University Islamic’s web site declares that its Shariah advisors adhere to the standards and practices of the Accounting and Auditing Organization of Islamic Financial Institutions (AAOIFI). University Islamic also is a member of AAOIFI:
This association is also interesting.
AAOIFI lists the prominent Shariah scholar Mufti Taqi Usmani as the chair of its Shariah Advisory Board.
Usmani is one of the most prolific Shariah scholars in the world of finance. He receives compensation from dozens of banks and investment firms.
Before cashing in with the private sector, Usmani was a Shariah judge on the Supreme Court of Pakistan for 20 years.
Usmani is also a complete Jihadist.
In September 2001, Usmani was part of a small delegation of clerics known to be sympathetic to the Taliban in Afghanistan and travelled there to ostensibly convince Mullah Omar, the leader of the Taliban, to turn over Osama Bin Laden to the United States. Information leaked later by some of the clerics present at the meeting indicates that the delegation may have, in fact, tried to stiffen the Taliban’s will to resist.
Usmani is a prolific writer in Urdu, Arabic and English, having published dozens of books and countless articles.
Among his books available in English is a vitriolic attack on Christianity called “What is Christianity” and a broadside against the West and modernity called “Islam and Modernism.”
Here is one particularly revealing quote from “Islam and Modernism:”
“Killing is to continue until the unbelievers pay jizyah (subjugation tax) after they are humbled or overpowered.”
Usmani is well-known for his uncompromising views on the mandatory nature of conducting offensive jihad against non-Muslims “in order to establish the supremacy of Islam” worldwide.
Usmani also complained bitterly at the lack of martyrs to combat American forces in Iraq:
“No one is found having any desire of Shahadah (martyrdom). How many mothers are there who want to sacrifice their sons for the cause of Islam?

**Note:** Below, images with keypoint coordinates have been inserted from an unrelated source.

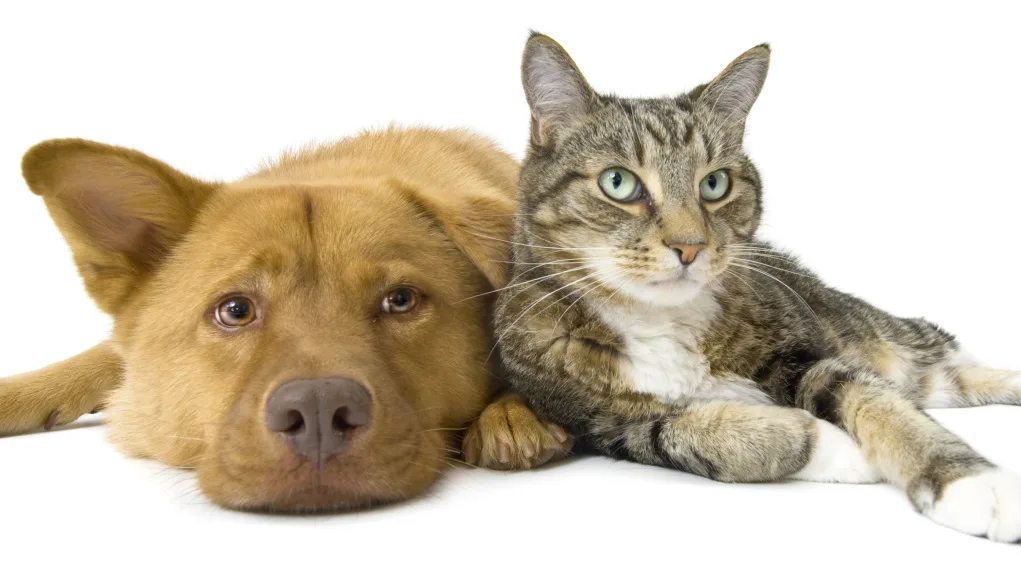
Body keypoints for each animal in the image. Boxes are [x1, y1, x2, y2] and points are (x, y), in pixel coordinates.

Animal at [496, 32, 1021, 543]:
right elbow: (694, 435)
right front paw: (834, 446)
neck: (660, 322)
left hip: (883, 335)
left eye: (715, 184)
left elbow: (873, 400)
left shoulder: (804, 354)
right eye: (618, 182)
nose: (689, 246)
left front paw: (965, 479)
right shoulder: (597, 421)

How many sisters are there who want to say goodbye to their brothers departing to wage jihad against non-believers?”
Usmani referred to Americans in Iraq as “stinking atheists” and “the worst ever butchers and vultures of the world” who are “clawing off the flesh of bodies of innocent Iraqi Muslims.”

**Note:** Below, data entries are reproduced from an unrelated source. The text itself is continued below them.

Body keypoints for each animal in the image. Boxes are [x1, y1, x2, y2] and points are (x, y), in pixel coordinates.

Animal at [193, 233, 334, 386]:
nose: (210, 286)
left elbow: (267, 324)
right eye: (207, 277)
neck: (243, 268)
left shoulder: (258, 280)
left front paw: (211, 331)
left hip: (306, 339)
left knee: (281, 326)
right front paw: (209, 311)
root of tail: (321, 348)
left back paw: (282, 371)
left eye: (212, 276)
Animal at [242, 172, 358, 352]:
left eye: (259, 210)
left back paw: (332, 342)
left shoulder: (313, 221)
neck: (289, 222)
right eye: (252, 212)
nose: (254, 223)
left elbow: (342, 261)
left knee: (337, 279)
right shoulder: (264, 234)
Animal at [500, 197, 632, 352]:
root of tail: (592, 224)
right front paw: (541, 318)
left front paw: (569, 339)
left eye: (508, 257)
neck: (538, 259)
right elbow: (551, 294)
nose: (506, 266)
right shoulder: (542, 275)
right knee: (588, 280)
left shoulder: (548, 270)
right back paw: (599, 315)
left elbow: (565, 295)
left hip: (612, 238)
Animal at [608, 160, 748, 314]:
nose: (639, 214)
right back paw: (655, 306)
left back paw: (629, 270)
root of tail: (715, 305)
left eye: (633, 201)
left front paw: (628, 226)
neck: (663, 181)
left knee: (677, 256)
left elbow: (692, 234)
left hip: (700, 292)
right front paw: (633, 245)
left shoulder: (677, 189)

According to what Usmani has said and written, aggressive jihad against unbelievers is an Islamic obligation and, as such, does not need any justification.
“For a non-Muslim state to have more pomp and glory than a Muslim state itself is an obstacle, therefore to shatter this grandeur is among the greater objectives of jihad.”

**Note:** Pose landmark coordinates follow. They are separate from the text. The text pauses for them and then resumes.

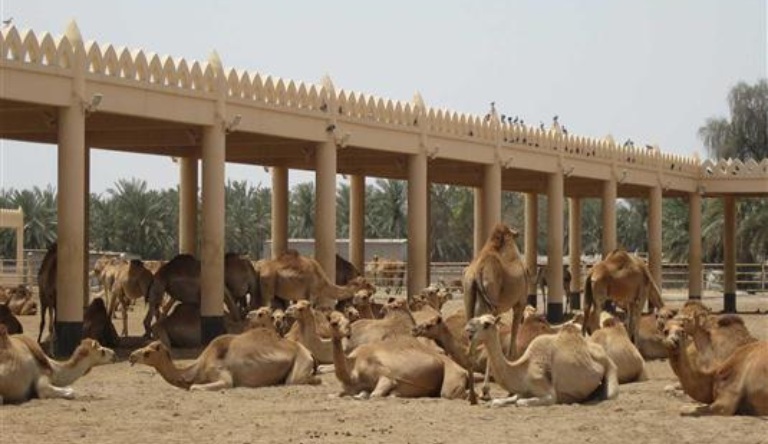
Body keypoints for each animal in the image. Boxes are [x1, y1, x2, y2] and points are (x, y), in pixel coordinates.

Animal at [129, 327, 321, 391]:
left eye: (147, 353)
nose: (131, 356)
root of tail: (310, 352)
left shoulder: (223, 376)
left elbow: (194, 387)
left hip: (301, 361)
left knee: (299, 380)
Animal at [328, 312, 468, 399]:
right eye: (333, 323)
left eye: (347, 322)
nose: (347, 332)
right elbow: (336, 395)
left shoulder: (385, 376)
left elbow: (375, 393)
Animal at [466, 314, 619, 407]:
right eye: (478, 317)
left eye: (486, 324)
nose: (468, 325)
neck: (522, 369)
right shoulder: (522, 390)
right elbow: (502, 400)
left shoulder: (549, 393)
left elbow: (520, 402)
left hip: (609, 366)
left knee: (610, 393)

Under Pakistani dictator General Zia al-Haq (1977-1988), the same man Sheikh DeLorenzo advised, who was also a zealous advocate of Shariah, Usmani played a key role in the introduction of the Shariah-based punishment code known as the Huddud Ordinance, as well as blasphemy laws and other Shariah injunctions, to the huge detriment of Pakistani justice and civil liberties to this day.
Men like Usmani and DeLorenzo form the foundation of the industry in which University Islamic pedals its wares. This alone should be troubling and should at least attract the curiosity of journalists. Then again, I’m not sure the folks at NPR can be properly termed “journalists.”
This brings us back to Stephen Ranzini, the head of University Financial. The NPR interview was not the first interview that Ranzini has conducted.
Back in 2009, a skeptical blogger questioned Ranzini forcefully about his decision to enter the world of Shariah. Ranzini’s responses boggle the mind, particularly this statement:
“One only needs to go to England to see the consequences of marginalizing Muslim citizens. Some of them then do stupid things like build bombs.”
This was Ranzini’s target market that he was talking about!